Currently in New South Wales, a person who destroys a foetus can be charged with causing grievous bodily harm against the mother, but not with a separate crime such as manslaughter or murder against the unborn baby.
However, a recent collision which caused the death of a 23-year old woman, the destruction of her unborn twins and death of her 17-year old relative has led the NSW government to consider the possibility of enacting foetal homicide laws, also known as ‘Zoe’s law’
But opponents are concerned that recognising a foetus as a separate legal entity could adversely impact upon the ability of women in our state to obtain abortions in our state.
An unimaginable tragedy
Last month, Katherine Hoang, her unborn twins and sister-in-law Anh Hoang were killed when 29-year old Richard Moananu allegedly crashed into their car.
Katherine was due to give birth in a week or so. Her husband, Bronco Hoang, survived the crash and awoke from an induced coma to hear of the unimaginable loss.
Police brought a total of 10 charges against Mr Moananu, but could not charge him with an additional two counts of manslaughter in respect of the unborn children as the law in New South Wales does not allow it.
Moves to enact laws against foetal homicide
There have been a number of attempts to pass laws against foetal homicide since 2013, when Brodie Donegan lost her unborn baby Zoe after being hit by a drug-affected driver.
Laws were passed by the NSW Legislative Assembly in that year, but lapsed before debate commenced in the Legislative Council.
They were reintroduced in a Private Member’s Bill in March 2017, but debate was adjourned in October 2017.
That bill was brought by MP Fred Nile. It sought to amend the Crimes Act 1900 (NSW) (‘the Act’) to make it a crime to harm or destroy a child in utero.
The concerns at the time were that such a law could have the unintended consequence of further criminalising abortions.
The law in NSW
The definition of grievous bodily harm in New South Wales expressly includes, “the destruction (other than in the course of a medical procedure) of the foetus of a pregnant woman, whether or not the woman suffers any other harm”.
This means a person can be charged with recklessly causing grievous bodily harm under section 35 of the Act, which carries a maximum penalty of 14 years’ imprisonment, or causing grievous bodily harm with intent under section 33, which comes with a maximum of 25 years, for actions that lead to the death of a foetus.
However, the offence is considered to be committed against the mother – not against the unborn child, who is not a person in the eyes of the law.
The ‘born alive rule’
The case of R v Iby  NSWCCA 178 reiterates the earlier decision in R v F (1996) 40 NSWLR 245 which found that a homicide can only be committed against a being that is “fully born in a living state.”
However, it should be noted that Chief Justice Spigelman remarked that the ‘born alive rule’ is based upon “anachronistic… [and] indeed antiquated, factors” in so far as it “adopts an artificial and non-scientific concept of when life begins.”
Indeed, legislation enacted in other Australian jurisdictions has repealed the common law rule.
Section 313 of the Criminal Code in Queensland, for example, contains a crime of ‘killing an unborn child’ which prescribes a maximum penalty of life imprisonment for:
“Any person who, when a female is about to be delivered of a child, prevents the child from being born alive by any act or omission of such a nature that, if the child had been born alive and had then died, the person would be deemed to have unlawfully killed the child”.

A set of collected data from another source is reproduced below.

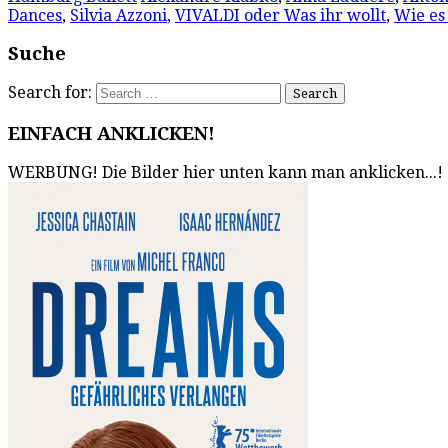
Dances
,
Silvia Azzoni
,
VIVALDI oder Was ihr wollt
,
Wie es 
Suche
Search for:
EINFACH ANKLICKEN!
WERBUNG! Die Bilder hier unten kann man anklicken...!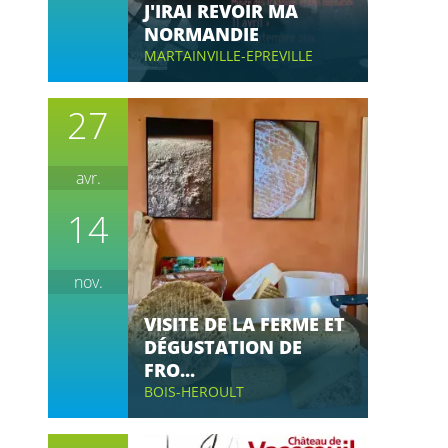
J'IRAI REVOIR MA
NORMANDIE
MARTAINVILLE-EPREVILLE
27
avr.
14
nov.
VISITE DE LA FERME ET
DÉGUSTATION DE
FRO...
BOIS-HEROULT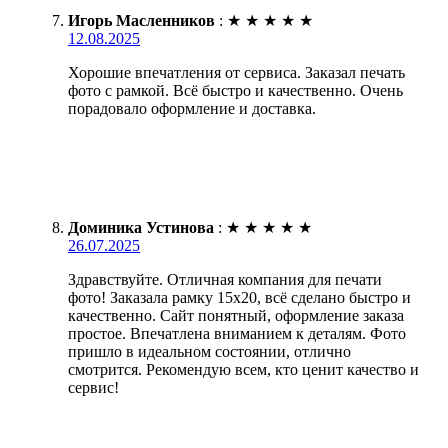
Игорь Масленников
:
★
★
★
★
★
12.08.2025
Хорошие впечатления от сервиса. Заказал печать
фото с рамкой. Всё быстро и качественно. Очень
порадовало оформление и доставка.
Доминика Устинова
:
★
★
★
★
★
26.07.2025
Здравствуйте. Отличная компания для печати
фото! Заказала рамку 15х20, всё сделано быстро и
качественно. Сайт понятный, оформление заказа
простое. Впечатлена вниманием к деталям. Фото
пришло в идеальном состоянии, отлично
смотрится. Рекомендую всем, кто ценит качество и
сервис!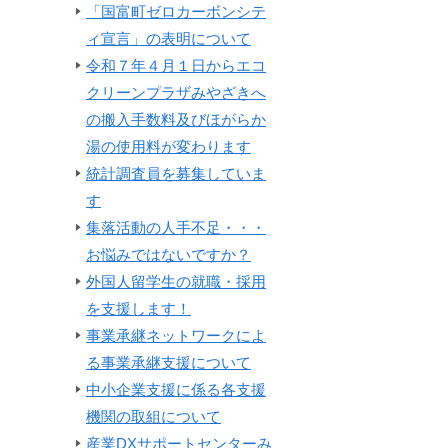
「国富町ゼロカーボンシテ
ィ宣言」の表明について
令和７年４月１日からエコ
クリーンプラザみやざきへ
の搬入手数料及びほがらか
湯の使用料が変わります
統計調査員を募集していま
す
集落活動の人手不足・・・
お悩みではないですか？
外国人留学生の就職・採用
を支援します！
事業承継ネットワークによ
る事業承継支援について
中小企業支援に係る各支援
機関の取組について
産業DXサポートセンターみ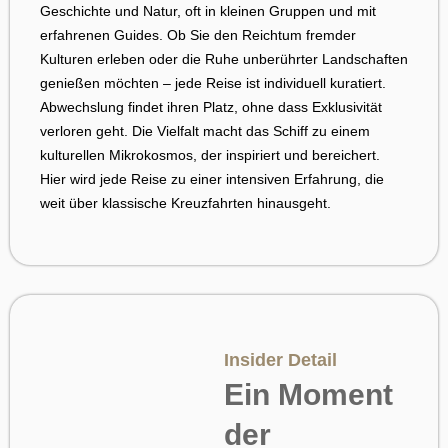
Geschichte und Natur, oft in kleinen Gruppen und mit
erfahrenen Guides. Ob Sie den Reichtum fremder
Kulturen erleben oder die Ruhe unberührter Landschaften
genießen möchten – jede Reise ist individuell kuratiert.
Abwechslung findet ihren Platz, ohne dass Exklusivität
verloren geht. Die Vielfalt macht das Schiff zu einem
kulturellen Mikrokosmos, der inspiriert und bereichert.
Hier wird jede Reise zu einer intensiven Erfahrung, die
weit über klassische Kreuzfahrten hinausgeht.
Insider Detail
Ein Moment
der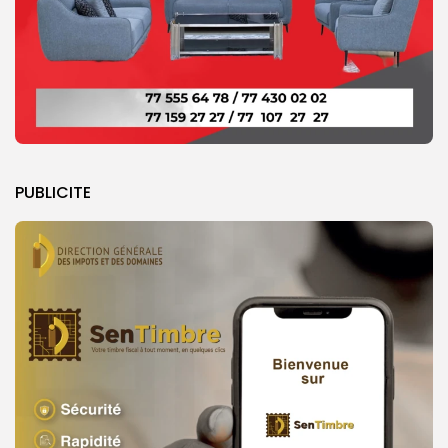
PUBLICITE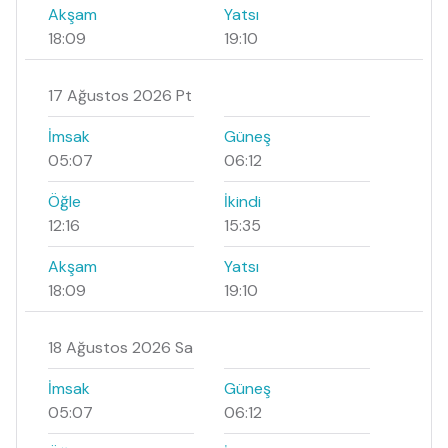
Akşam
Yatsı
18:09
19:10
17 Ağustos 2026 Pt
İmsak
Güneş
05:07
06:12
Öğle
İkindi
12:16
15:35
Akşam
Yatsı
18:09
19:10
18 Ağustos 2026 Sa
İmsak
Güneş
05:07
06:12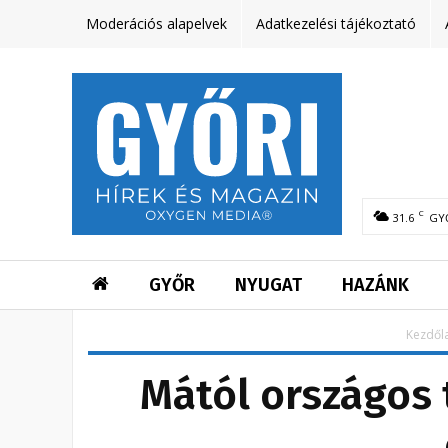
Moderációs alapelvek
Adatkezelési tájékoztató
C
31.6
GY
GYŐR
NYUGAT
HAZÁNK
Kezdől
Mától országos 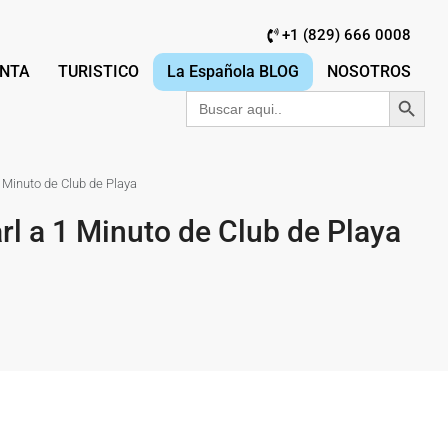
+1 (829) 666 0008
NTA
TURISTICO
La Española BLOG
NOSOTROS
Botón de búsqu
Buscar:
Minuto de Club de Playa
 a 1 Minuto de Club de Playa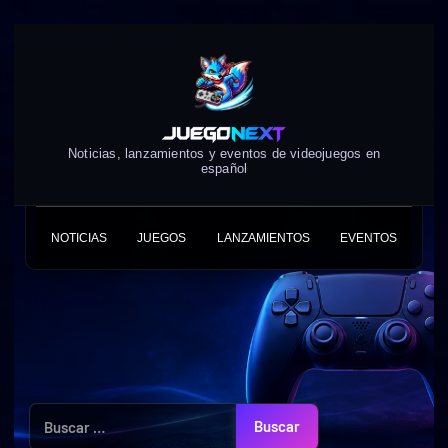
Skip
to
content
Noticias, lanzamientos y eventos de videojuegos en
español
NOTICIAS
JUEGOS
LANZAMIENTOS
EVENTOS
Buscar: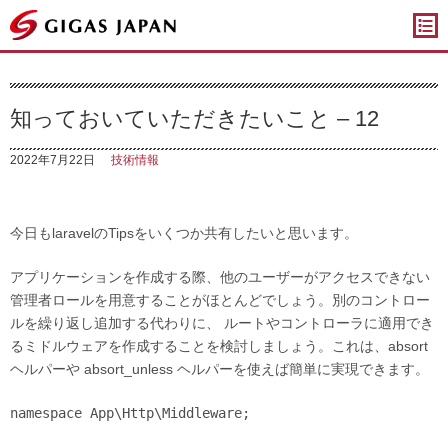
ギガスジャパン
知っておいていただきたいこと – 12
2022年7月22日
技術情報
今日もlaravelのTipsをいくつか共有したいと思います。
アプリケーションを作成する際、他のユーザーがアクセスできない
管理者ロールを用意することがほとんどでしょう。別のコントロー
ルを繰り返し追加する代わりに、 ルートやコントローラに適用でき
るミドルウェアを作成することを検討しましょう。これは、absort
ヘルパーや absort_unless ヘルパーを使えば簡単に実現できます。
namespace App\Http\Middleware;
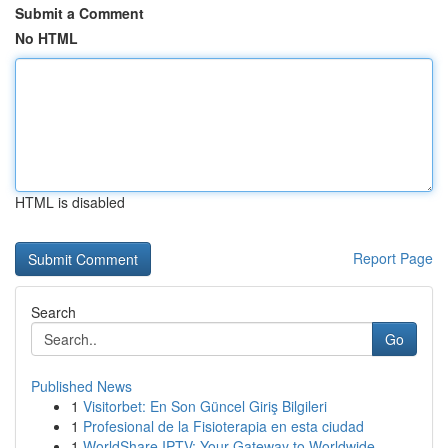
Submit a Comment
No HTML
HTML is disabled
Report Page
Search
Go
Published News
1
Visitorbet: En Son Güncel Giriş Bilgileri
1
Profesional de la Fisioterapia en esta ciudad
1
WorldShare IPTV: Your Gateway to Worldwide ...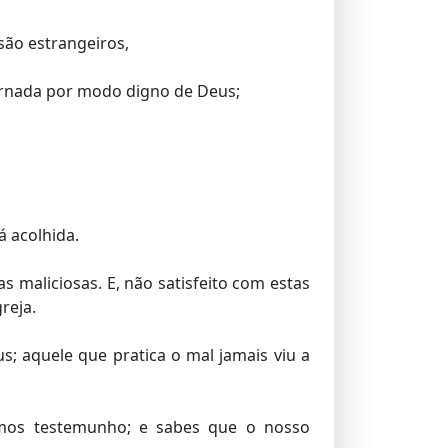
são estrangeiros,
ornada por modo digno de Deus;
á acolhida.
as maliciosas. E, não satisfeito com estas
reja.
 aquele que pratica o mal jamais viu a
mos testemunho; e sabes que o nosso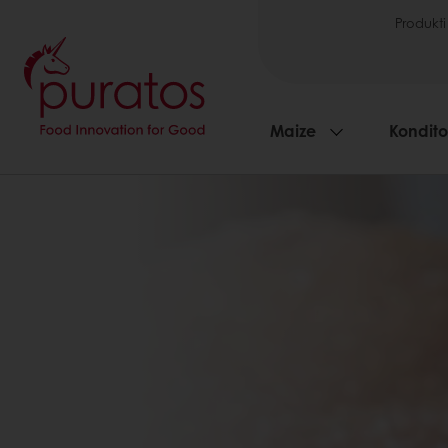
Produkti
Maize
Kondito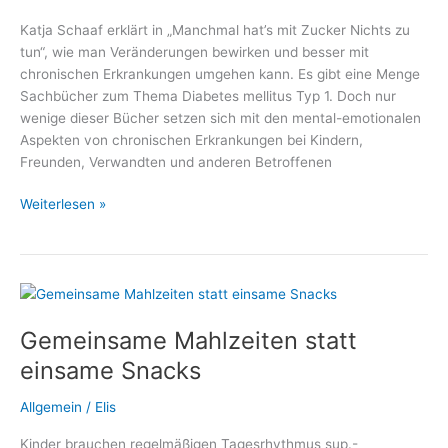
Katja Schaaf erklärt in „Manchmal hat’s mit Zucker Nichts zu
tun“, wie man Veränderungen bewirken und besser mit
chronischen Erkrankungen umgehen kann. Es gibt eine Menge
Sachbücher zum Thema Diabetes mellitus Typ 1. Doch nur
wenige dieser Bücher setzen sich mit den mental-emotionalen
Aspekten von chronischen Erkrankungen bei Kindern,
Freunden, Verwandten und anderen Betroffenen
Manchmal
Weiterlesen »
hat’s
mit
Zucker
Nichts
zu
Gemeinsame Mahlzeiten statt
tun
–
einsame Snacks
Ein
Plädoyer
Allgemein
/
Elis
für
Kinder brauchen regelmäßigen Tagesrhythmus sup.-
einen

Western Australia and the Northern Territory also have discrete offences for ‘killing an unborn child’, which apply“when a woman is about to be delivered of a child.”
And the Australian Capital Territory has enacted a law against “child destruction”
A backdoor way of prosecuting abortion?
Debate leading to the enactment of the Queensland laws on concerns it could lead to women being prosecuted for obtaining abortions.
However, a Queensland court found in 2010 that such concerns were ‘without foundation’, making it clear the laws did not extend that far.